Now we will need to detail the IAM permissions that our SageMaker instance will have. We will need to give it access to our S3 bucket that we created earlier.
-
Choose "Specific S3 bucket" and type the bucket name you created earlier. Then select "Create role"
-
Then select "submit". You'll need to wait a couple of minutes for your SageMaker Studio Control Panel to be created
Here you have the option to select the configuration of your Jupyter notebook. This includes settings like instance size and storage amount. Note that this is the size of only the notebook itself, and the training and deployment of the model will occur on entirely different instances. In this case a t2 medium is more than enough for what we need.
- Choose t2.medium for your instance size
Now we will need to detail the IAM permissions that our SageMaker instance will have. We will need to give it access to our S3 bucket that we created earlier.
-
Under the section labled: Permissions and encryption, look for IAM Role
-
Click on the dropdown box and choose to create a new IAM role
-
Enter in the name of your S3 bucket to give access
Let’s finish creating the SageMaker notebook instance. It will take a couple minutes to spin up.
-
Keep all other options the same and select create notebook instance
-
Your notebook may take a up to five minutes to spin up
-
Once your sagemaker notebook has appeared and is available, select “Open Jupyter”
This is your very own Sagemaker Studio. The first thing we need to do is download the python code from the git repository. We can do this through the git command line interface.
In the top left corner, choose the “new” option and select terminal
First cd into the main directory
Clone the public repository into the current locations
- Type
git clone https://github.com/stmayne/sagemaker-studio-nba.git
We also need to upload our data to our s3 bucket
- Type
aws s3 cp nba_data.csv s3://YOURBUCKETNAME
-
Click "new" in the top left, then select "Experiment"
-
Name your experiement what you want
-
Use "Find S3 bucket", and enter the name of your S3 bucket name
-
For S3 object key prefix type "nba_data.csv"

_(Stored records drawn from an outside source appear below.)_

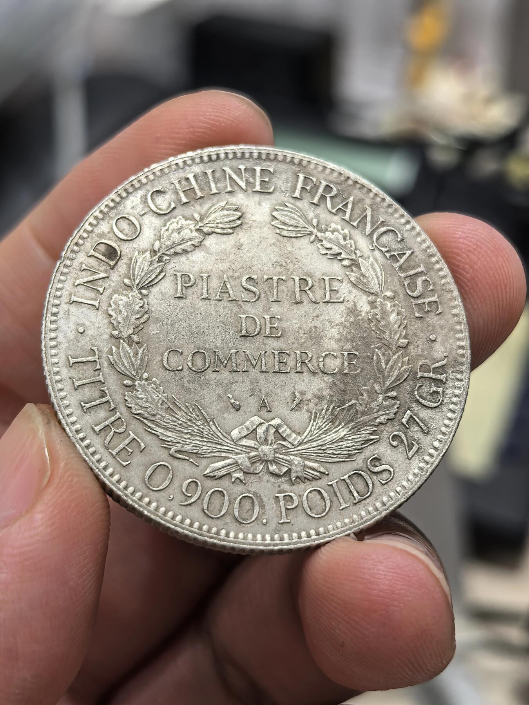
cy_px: 352
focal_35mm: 54
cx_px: 264
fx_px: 1100
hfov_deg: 27.0
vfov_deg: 35.5
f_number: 2
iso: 250
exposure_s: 1/100
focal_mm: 6.98
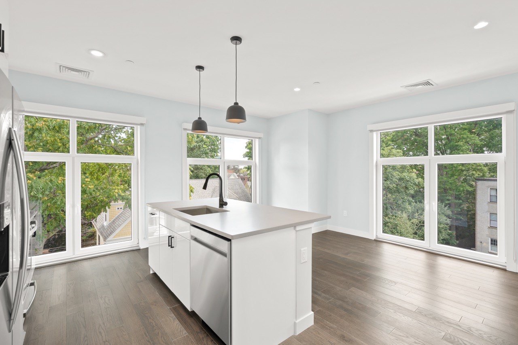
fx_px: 230
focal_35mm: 16
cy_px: 172
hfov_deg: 96.7
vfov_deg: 73.7
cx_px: 259
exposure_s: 1/8
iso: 320
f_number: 7.1
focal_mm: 16
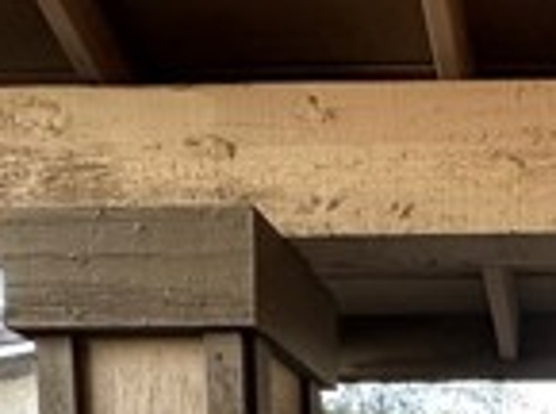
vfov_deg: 18.6
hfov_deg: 27.8
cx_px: 652
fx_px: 993
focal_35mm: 62
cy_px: 736
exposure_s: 1/120
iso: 250
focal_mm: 2.22
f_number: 2.2
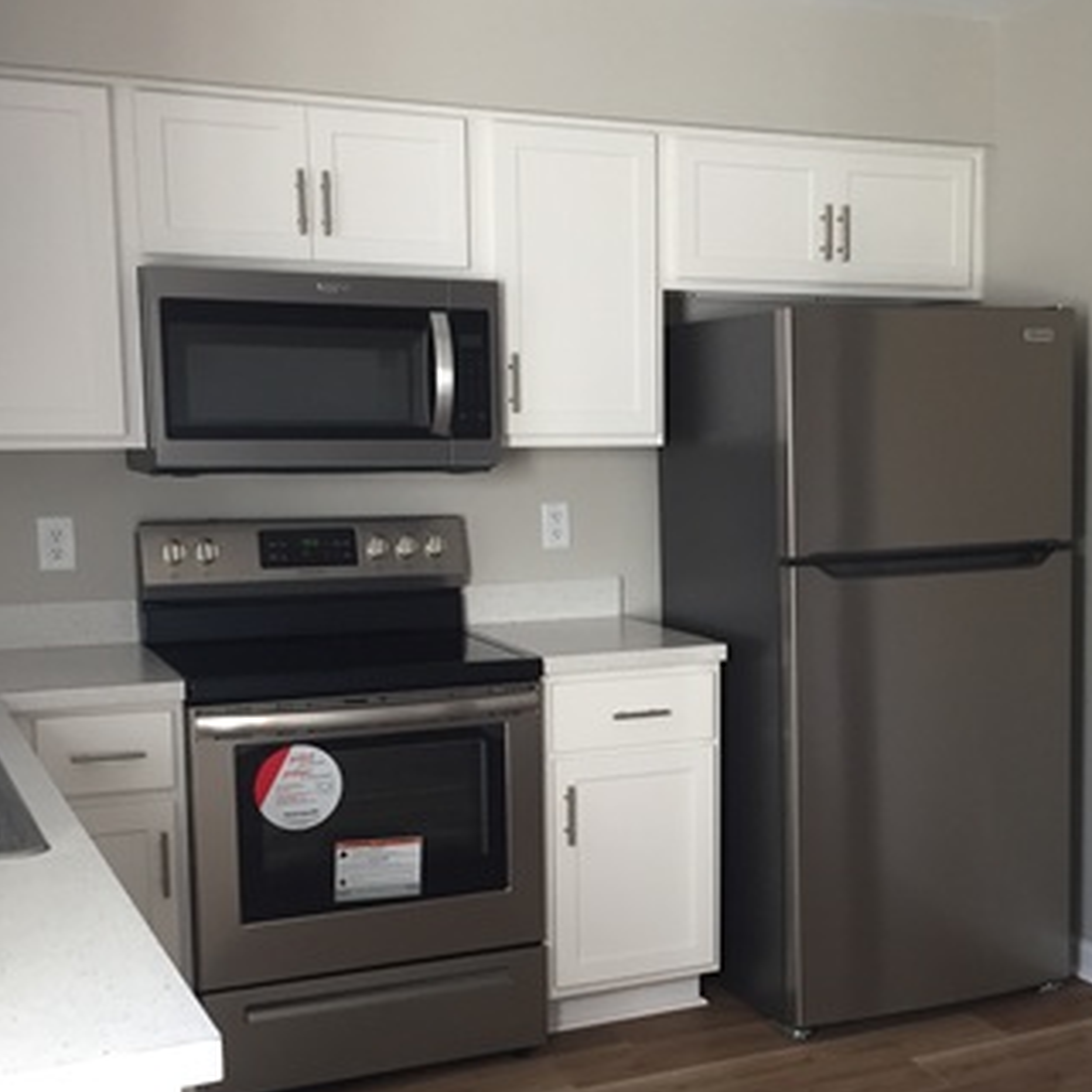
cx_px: 741
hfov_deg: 35.0
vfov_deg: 35.2
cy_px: 652
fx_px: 1713
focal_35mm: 48
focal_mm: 4.15
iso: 64
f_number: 2.2
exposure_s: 1/30
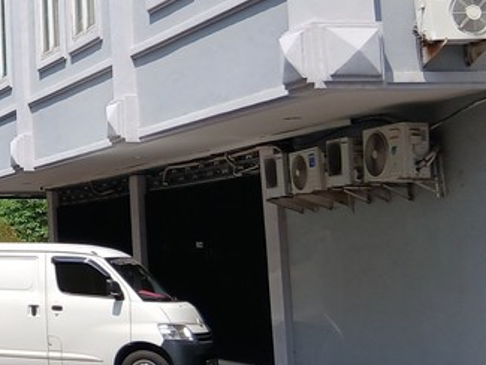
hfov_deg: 17.7
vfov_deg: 15.4
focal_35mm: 96
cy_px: 99
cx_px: -301
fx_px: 1348
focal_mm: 3.98
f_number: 1.8
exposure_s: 1/395
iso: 20
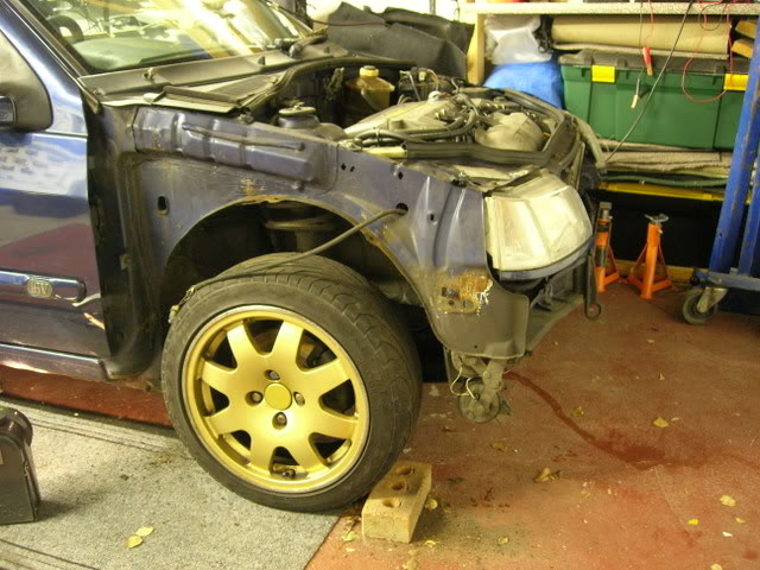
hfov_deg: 49.0
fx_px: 834
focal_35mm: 38
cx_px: 380
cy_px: 285
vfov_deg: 37.7
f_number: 2.8
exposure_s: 1/2.8
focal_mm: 7.8
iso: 200
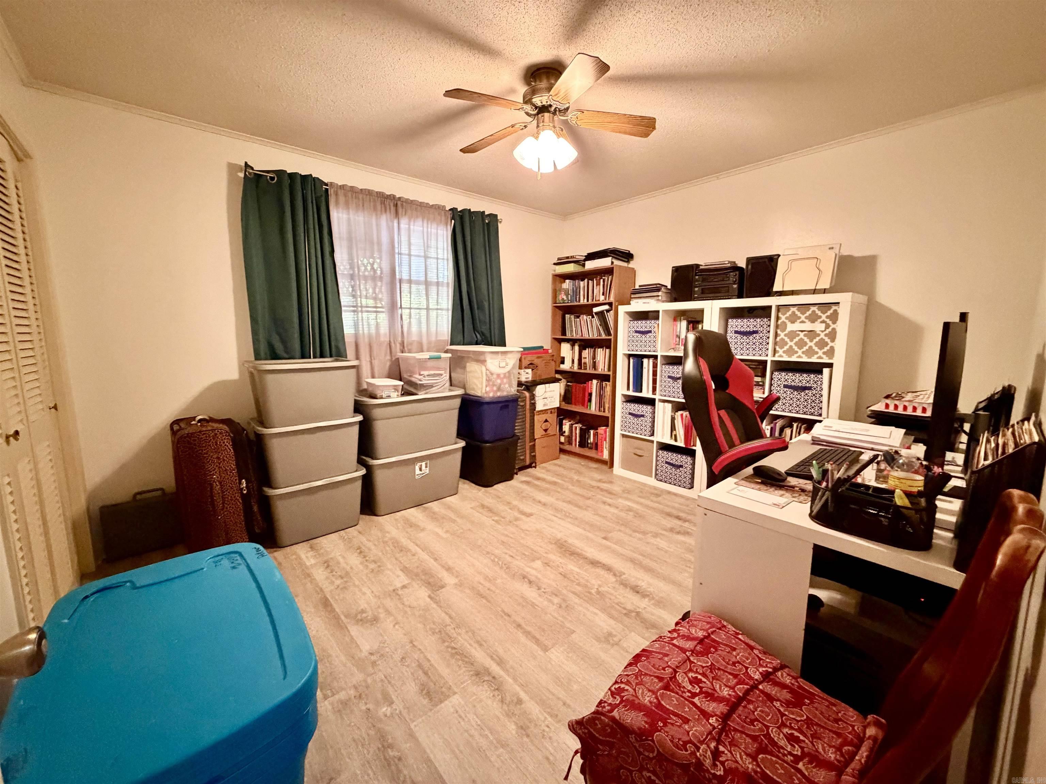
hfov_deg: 102.1
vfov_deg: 85.7
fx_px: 423
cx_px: 523
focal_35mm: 14
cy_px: 392
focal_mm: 2.22
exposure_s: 1/40
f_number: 2.2
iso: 1000
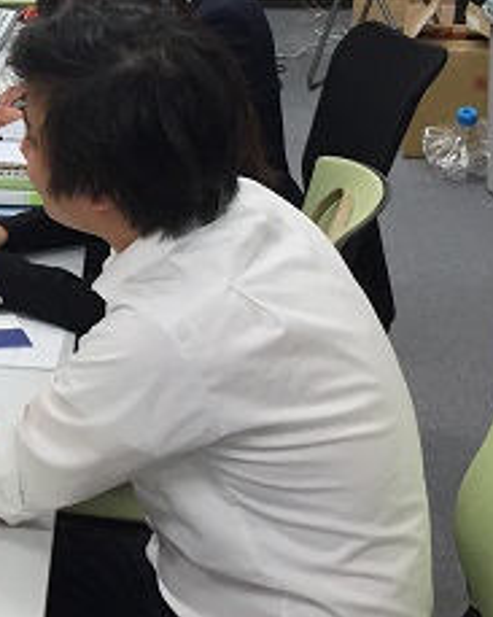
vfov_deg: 19.1
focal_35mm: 99
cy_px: 102
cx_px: -218
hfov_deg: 14.6
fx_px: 1807
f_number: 2.2
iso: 32
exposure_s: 1/33
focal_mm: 4.15
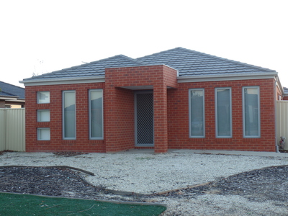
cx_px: 144
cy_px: 108
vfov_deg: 28.0
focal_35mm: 52
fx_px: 433
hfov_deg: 36.8
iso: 80
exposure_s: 1/45
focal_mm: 9.2
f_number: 3.4
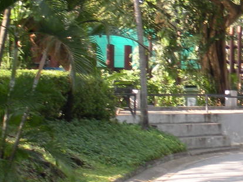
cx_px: 352
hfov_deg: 13.5
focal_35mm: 139
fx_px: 976
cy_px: 103
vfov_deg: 10.7
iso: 65
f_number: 3.5
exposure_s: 1/59.8
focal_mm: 6.3
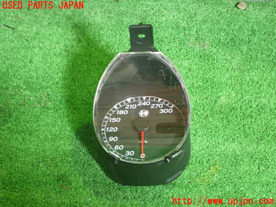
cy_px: 104
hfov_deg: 23.8
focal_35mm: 82
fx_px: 654
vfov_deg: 18.0
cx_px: 138
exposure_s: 1/20
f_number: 4.3
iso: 800
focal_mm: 14.62
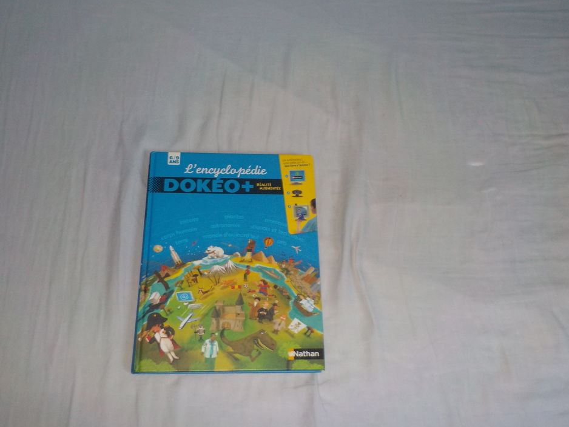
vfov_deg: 44.1
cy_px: 202
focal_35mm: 32
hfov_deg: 56.8
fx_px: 526
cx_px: 284
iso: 200
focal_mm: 4.1
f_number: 3.3
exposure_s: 1/30
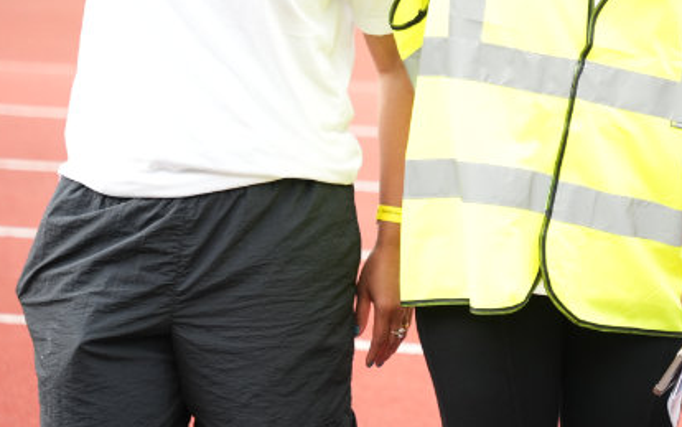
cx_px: 778
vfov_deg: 7.4
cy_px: -129
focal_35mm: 176
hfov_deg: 11.7
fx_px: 3272
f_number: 2.8
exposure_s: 1/400
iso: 400
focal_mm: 70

Our target attribute is the value we will be trying to predict. In this case the field is named "point_diff"
-
Type "point_diff" for Target attribute name
-
For output S3 bucket type the name of your S3 bucket
-
For the S3 object key prefix type "output/"
Now we need to choose the type of machine learning probem we have. Since were trying to predict a value in a range, we choose "Regression"
-
Select "Regression"
-
Select "Yes" for "Do you want to run a complete experiment?"
-
Select "Create Experiment"